Neue Parteichefin? Wagenknechts Geheimwaffe – der verrückte Aufstieg der Amira Mohamed Ali

Amira Mohamed Ali (l.) und Sahra Wagenknecht
Amira Mohamed Ali (l.) und Sahra Wagenknecht: Kann das als Duo klappen?
© John MACDOUGALL / AFP
Amira Mohamed Ali hat eine politische Blitzkarriere hingelegt. Jetzt könnte sie zur Vorsitzenden der Wagenknecht-Partei aufsteigen. In der Linken reibt man sich verwundert die Augen: Bitte was?

Damals, Ende Oktober, hätte man vielleicht schon ahnen können, dass sie wieder nach oben will. Dass ein neuer Aufstieg auf sie wartet, er womöglich schon abgemacht ist. Ein Montag, die Bundespressekonferenz in Berlin. Sahra Wagenknecht stellt ihre Pläne für eine eigene Partei vor. Aber Wagenknecht schweigt erstmal. Stattdessen redet sie – Amira Mohamed Ali.

Liste der Zeilen:
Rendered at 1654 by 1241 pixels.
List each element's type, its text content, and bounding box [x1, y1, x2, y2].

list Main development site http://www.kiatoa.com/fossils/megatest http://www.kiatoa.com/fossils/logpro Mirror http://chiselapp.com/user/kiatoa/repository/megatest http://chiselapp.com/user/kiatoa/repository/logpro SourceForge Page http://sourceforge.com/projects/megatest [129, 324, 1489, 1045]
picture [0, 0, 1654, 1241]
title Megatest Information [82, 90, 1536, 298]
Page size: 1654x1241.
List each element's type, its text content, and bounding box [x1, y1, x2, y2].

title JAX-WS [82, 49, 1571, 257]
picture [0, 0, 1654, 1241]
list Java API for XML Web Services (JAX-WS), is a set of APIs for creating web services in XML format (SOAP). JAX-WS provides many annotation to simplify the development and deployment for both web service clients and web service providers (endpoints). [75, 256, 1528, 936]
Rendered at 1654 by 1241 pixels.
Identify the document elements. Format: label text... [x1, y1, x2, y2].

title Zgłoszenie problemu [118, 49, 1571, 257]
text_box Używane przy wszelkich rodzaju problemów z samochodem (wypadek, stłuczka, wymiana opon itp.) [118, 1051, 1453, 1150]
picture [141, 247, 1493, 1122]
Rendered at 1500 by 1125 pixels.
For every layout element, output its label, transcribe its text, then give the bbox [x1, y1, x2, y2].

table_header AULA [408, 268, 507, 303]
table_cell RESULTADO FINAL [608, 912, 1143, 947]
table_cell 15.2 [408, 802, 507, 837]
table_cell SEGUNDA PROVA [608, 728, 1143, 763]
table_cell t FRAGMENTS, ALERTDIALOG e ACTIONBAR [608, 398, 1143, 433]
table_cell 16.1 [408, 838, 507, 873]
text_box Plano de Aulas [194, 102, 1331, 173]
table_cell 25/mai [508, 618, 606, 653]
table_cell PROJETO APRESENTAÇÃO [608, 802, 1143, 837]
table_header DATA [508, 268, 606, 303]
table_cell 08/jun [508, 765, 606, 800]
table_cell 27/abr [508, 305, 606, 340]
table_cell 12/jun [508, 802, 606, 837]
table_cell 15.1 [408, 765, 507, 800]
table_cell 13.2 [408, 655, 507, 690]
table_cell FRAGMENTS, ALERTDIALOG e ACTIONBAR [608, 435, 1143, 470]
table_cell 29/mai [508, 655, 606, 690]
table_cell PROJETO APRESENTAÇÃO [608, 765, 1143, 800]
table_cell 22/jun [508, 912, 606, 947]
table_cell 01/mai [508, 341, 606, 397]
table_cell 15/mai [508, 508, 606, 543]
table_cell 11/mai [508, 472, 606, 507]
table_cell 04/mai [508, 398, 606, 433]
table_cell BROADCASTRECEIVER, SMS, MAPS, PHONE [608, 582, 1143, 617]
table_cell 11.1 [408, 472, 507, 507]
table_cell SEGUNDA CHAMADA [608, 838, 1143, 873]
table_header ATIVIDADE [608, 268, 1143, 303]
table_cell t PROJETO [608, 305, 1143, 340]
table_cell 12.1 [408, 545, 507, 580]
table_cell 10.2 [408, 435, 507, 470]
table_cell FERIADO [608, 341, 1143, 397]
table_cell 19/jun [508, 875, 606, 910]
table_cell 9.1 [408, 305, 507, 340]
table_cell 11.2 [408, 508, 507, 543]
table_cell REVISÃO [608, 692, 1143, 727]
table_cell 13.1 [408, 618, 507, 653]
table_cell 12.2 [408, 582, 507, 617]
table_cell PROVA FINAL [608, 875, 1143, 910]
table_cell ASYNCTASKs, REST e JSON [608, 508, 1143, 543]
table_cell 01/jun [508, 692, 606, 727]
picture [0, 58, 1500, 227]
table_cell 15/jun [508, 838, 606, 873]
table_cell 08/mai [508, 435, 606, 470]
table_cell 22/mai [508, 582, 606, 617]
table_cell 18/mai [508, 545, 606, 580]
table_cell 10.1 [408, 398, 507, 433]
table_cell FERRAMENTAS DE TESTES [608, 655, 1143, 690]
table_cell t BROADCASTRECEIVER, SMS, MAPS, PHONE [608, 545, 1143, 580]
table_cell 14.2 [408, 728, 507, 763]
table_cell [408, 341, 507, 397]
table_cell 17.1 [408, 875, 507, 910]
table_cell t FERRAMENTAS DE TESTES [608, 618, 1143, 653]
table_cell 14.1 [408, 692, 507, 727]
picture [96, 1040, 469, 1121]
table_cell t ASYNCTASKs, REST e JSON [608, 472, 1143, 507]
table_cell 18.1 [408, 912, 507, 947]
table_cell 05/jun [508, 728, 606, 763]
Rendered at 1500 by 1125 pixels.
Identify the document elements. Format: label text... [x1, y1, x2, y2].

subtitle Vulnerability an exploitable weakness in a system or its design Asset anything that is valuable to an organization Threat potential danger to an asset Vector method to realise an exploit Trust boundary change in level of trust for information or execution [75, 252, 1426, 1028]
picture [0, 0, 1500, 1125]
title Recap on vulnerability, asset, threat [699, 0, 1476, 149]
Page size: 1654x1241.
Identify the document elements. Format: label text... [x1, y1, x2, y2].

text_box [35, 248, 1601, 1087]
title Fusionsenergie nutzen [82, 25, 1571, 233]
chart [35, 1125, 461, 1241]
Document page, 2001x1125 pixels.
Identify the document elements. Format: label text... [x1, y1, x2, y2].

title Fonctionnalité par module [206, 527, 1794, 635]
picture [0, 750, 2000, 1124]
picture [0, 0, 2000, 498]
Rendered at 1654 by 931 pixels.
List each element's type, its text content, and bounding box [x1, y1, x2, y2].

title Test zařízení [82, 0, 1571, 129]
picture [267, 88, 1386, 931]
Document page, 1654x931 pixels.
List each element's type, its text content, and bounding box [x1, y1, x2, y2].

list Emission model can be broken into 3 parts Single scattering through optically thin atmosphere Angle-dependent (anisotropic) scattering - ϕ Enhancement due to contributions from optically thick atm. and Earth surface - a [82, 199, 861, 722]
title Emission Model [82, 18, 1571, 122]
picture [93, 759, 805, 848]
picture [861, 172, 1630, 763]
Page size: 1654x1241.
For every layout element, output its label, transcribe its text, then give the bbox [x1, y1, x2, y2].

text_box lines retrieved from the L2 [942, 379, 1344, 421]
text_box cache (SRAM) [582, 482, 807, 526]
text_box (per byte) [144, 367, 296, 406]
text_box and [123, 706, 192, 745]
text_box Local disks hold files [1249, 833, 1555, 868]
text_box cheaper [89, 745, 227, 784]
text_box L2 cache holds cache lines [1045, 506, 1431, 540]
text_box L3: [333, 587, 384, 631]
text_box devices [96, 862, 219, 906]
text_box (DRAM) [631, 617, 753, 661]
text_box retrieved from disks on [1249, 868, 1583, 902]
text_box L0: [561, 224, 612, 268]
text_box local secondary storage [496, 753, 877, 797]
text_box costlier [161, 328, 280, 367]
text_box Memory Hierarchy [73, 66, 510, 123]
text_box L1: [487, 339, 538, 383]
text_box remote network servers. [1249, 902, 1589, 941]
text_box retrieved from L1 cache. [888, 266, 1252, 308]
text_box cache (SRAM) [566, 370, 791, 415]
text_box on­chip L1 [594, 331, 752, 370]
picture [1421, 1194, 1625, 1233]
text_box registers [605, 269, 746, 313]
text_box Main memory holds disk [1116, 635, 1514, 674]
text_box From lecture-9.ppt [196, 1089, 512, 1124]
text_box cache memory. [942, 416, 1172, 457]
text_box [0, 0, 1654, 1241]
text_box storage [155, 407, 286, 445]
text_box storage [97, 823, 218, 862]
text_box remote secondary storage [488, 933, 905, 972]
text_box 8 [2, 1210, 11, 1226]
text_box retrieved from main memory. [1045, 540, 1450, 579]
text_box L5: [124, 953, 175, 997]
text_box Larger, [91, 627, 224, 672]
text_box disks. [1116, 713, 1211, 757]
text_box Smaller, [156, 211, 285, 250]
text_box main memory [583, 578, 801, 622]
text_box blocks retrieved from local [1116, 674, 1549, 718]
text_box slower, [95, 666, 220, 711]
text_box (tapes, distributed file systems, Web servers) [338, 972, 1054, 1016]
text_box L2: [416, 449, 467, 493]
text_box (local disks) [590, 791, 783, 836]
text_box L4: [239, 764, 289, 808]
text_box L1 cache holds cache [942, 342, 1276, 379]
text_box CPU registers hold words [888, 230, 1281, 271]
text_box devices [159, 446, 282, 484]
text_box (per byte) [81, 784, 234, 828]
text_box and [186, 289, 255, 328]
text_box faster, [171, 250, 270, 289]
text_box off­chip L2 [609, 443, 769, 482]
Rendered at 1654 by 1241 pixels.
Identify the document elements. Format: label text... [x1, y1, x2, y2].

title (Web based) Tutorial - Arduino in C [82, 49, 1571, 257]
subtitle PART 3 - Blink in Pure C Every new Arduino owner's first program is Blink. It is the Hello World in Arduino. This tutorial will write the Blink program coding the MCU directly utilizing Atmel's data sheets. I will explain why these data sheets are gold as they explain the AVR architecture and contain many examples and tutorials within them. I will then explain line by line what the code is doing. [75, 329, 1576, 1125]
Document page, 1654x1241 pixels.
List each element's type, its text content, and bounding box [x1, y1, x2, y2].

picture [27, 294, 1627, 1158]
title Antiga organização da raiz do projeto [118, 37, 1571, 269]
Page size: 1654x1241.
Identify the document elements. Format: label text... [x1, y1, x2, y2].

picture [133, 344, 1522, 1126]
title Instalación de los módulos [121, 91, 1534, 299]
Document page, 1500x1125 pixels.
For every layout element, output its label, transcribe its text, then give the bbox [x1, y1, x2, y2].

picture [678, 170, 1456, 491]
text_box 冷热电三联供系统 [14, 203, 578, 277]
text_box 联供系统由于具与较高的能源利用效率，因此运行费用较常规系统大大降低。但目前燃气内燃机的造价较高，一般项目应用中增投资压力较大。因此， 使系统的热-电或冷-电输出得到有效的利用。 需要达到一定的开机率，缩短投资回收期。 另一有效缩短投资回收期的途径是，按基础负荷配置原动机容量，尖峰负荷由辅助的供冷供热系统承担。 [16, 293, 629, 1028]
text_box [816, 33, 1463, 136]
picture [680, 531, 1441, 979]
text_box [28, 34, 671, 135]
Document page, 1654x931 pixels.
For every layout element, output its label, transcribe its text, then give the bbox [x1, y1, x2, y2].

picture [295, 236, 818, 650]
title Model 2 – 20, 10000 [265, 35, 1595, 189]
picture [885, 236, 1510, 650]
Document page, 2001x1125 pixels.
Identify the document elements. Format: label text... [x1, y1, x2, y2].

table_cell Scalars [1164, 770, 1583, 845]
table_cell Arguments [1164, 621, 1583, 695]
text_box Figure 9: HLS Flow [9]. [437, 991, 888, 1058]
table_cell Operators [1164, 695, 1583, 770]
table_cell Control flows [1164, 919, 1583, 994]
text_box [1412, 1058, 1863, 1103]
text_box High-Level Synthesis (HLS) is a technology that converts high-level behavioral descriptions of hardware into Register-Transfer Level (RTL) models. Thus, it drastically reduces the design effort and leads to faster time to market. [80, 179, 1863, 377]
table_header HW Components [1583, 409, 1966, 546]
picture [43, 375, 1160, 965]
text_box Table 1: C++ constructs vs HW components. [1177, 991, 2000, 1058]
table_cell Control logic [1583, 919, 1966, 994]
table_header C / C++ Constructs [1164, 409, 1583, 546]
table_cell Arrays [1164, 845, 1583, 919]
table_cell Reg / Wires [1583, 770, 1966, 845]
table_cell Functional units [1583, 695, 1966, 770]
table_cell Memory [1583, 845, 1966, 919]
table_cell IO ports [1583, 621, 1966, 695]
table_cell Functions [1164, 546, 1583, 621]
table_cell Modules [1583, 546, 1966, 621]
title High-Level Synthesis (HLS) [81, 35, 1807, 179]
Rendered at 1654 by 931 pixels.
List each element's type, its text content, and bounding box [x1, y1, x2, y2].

Zu bearbeitende Aufgaben:
1) Gib den Abschnitt des Textes über Amira Mohamed Ali von „Neue Parteichefin? Wagenknechts“ bis einschließlich „als Duo klappen?“ wortgetreu wieder.
2) Was stellt Sahra Wagenknecht laut dem Text über Amira Mohamed Ali an jenem Montag in der Bundespressekonferenz vor?
3) Führe den Text über Amira Mohamed Ali im Anschluss an seinen letzten Satz fort.
Für die Bearbeitung sind die Zeilen ohne Bedeutung.

Die Lösungen:
1)
Neue Parteichefin? Wagenknechts Geheimwaffe – der verrückte Aufstieg der Amira Mohamed Ali

Amira Mohamed Ali (l.) und Sahra Wagenknecht
Amira Mohamed Ali (l.) und Sahra Wagenknecht: Kann das als Duo klappen?

2) Ihre Pläne für eine eigene Partei.

3)
„Vor Ihnen sitzt der Vorsitz dieses Vereins“, sagt Mohamed Ali zur Begrüßung. „Ich bin die Vorsitzende.“ Es klingt, als sei die ganze Veranstaltung ihre Idee gewesen, nicht die jener Frau, deren Namen das Bündnis trägt, das die Parteigründung vorantreibt. Wagenknecht, die links neben Mohamed Ali sitzt, lächelt, als ihre Mitstreiterin mit ernster Stimme den angeblich „notwendigen Schritt“ ausbuchstabiert, eine neue politische Kraft zu gründen. Unausweichlich sei der gemeinsame Austritt aus der Linksfraktion gewesen, jener Fraktion, deren Vorsitzende sie eigentlich noch ist, sagt sie. Die Linke verschwinde in der „Bedeutungslosigkeit“. Es sind Sätze, die sitzen.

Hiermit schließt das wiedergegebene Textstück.